1 | You further agree that because this Release Certificate specifically covers known and unknown claims, you waive your rights under Section 1542 of the California Civil Code or under any other comparable law of another jurisdiction that limits a general release to claims that are known to exist at the date of this release. Section 1542 of the California Civil Code states as follows: “A general release does not extend to claims which the creditor does not know or suspect to exist in his favor at the time of executing the release, which if known by him must have materially affected his settlement with the debtor.” |
The parties agree that this Release Certificate and the Employment Agreement contain all of our agreements and understandings with respect to their subject matter, and may not be contradicted by evidence of any prior or contemporaneous agreement, except to the extent that the provisions of any such agreement have been expressly referred to in this Release Certificate or the Employment Agreement as having continued effect. It is agreed that this Release Certificate shall be governed by the laws of the State of California. If any provision of this Release Certificate or its application to any person, place or circumstance is held by a court of competent jurisdiction to be invalid, unenforceable or void, then the remainder of this Release Certificate and such provision as applied to other person, places and circumstances shall remain in full force and effect.
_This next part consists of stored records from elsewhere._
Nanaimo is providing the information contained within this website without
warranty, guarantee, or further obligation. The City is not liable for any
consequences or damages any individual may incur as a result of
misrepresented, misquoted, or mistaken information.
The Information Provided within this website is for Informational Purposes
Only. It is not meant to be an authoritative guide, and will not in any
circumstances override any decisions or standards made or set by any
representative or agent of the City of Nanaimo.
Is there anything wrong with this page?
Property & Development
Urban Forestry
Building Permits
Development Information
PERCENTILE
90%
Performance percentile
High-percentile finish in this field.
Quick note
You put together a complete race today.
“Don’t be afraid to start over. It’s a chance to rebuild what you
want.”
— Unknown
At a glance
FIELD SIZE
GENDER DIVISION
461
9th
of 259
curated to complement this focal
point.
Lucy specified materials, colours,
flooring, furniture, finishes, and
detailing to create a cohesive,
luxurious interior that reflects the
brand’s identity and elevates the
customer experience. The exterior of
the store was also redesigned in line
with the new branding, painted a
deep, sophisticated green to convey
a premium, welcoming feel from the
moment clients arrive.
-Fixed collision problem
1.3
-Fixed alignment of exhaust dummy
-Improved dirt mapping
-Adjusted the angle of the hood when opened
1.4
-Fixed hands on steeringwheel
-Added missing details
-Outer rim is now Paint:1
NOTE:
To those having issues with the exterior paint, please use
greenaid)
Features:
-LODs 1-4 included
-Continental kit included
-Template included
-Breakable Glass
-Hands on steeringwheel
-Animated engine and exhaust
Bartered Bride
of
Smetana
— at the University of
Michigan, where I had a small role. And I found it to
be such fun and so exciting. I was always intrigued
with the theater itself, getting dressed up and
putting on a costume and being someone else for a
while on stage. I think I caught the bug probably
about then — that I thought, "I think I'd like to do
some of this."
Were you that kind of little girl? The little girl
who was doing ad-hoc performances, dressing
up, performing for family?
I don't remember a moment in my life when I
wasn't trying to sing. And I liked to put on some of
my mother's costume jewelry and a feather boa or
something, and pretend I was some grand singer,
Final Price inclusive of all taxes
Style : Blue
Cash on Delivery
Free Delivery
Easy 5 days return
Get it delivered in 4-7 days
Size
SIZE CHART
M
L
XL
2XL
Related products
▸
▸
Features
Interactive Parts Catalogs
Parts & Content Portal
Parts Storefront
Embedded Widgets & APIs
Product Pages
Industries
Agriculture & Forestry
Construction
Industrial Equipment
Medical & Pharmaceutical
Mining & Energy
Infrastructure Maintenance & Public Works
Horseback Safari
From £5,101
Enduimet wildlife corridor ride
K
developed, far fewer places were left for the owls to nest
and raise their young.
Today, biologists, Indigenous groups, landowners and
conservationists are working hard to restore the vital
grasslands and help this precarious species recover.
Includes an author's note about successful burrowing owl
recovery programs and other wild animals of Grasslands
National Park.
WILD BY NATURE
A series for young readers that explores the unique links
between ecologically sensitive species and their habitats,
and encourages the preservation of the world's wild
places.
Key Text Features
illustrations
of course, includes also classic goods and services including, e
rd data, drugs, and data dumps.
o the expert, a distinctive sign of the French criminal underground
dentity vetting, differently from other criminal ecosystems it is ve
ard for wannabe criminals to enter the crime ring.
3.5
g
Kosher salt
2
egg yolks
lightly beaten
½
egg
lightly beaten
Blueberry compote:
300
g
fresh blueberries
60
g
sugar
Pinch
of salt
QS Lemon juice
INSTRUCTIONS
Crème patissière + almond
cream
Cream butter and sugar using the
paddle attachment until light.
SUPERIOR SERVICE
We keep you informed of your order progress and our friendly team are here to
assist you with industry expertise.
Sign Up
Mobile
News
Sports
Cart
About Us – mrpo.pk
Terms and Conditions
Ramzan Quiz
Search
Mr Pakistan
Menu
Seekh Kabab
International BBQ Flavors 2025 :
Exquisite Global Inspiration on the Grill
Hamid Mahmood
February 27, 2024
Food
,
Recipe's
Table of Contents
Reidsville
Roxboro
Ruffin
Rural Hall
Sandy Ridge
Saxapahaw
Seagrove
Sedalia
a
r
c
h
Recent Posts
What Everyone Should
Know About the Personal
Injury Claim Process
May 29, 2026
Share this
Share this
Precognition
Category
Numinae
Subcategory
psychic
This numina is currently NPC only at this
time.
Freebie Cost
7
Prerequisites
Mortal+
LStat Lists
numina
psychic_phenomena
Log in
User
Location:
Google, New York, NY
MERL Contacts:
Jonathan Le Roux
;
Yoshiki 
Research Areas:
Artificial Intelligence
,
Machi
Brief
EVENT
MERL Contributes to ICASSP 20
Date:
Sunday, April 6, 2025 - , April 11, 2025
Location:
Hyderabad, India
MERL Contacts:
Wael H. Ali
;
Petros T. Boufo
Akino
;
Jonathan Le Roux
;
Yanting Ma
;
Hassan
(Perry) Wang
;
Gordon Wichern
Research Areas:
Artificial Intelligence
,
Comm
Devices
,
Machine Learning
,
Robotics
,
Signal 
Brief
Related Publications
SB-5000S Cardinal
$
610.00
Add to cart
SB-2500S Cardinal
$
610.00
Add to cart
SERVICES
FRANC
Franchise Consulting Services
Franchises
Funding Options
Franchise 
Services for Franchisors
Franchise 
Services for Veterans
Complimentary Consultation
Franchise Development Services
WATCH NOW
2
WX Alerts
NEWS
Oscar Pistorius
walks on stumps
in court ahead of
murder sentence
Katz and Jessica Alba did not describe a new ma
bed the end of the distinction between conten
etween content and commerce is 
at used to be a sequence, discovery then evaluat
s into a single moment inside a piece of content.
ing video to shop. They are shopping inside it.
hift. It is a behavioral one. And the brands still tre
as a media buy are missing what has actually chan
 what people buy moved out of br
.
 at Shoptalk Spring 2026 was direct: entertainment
Notwithstanding anything contained in this Release Certificate to the contrary, the Company acknowledges and agrees that Employee is not releasing the Company from any claims for indemnification that Employee may have against the Company arising from or related to Employee’s status as an officer of the Company whether such rights to indemnification arise from the Company’s Articles of Incorporation, Bylaws or by statute, contract or otherwise.
Please note that this Release Certificate may not be signed before the last day of your employment with the Company, and that your eligibility for severance benefits is conditioned upon meeting the terms set forth in your Employment Agreement.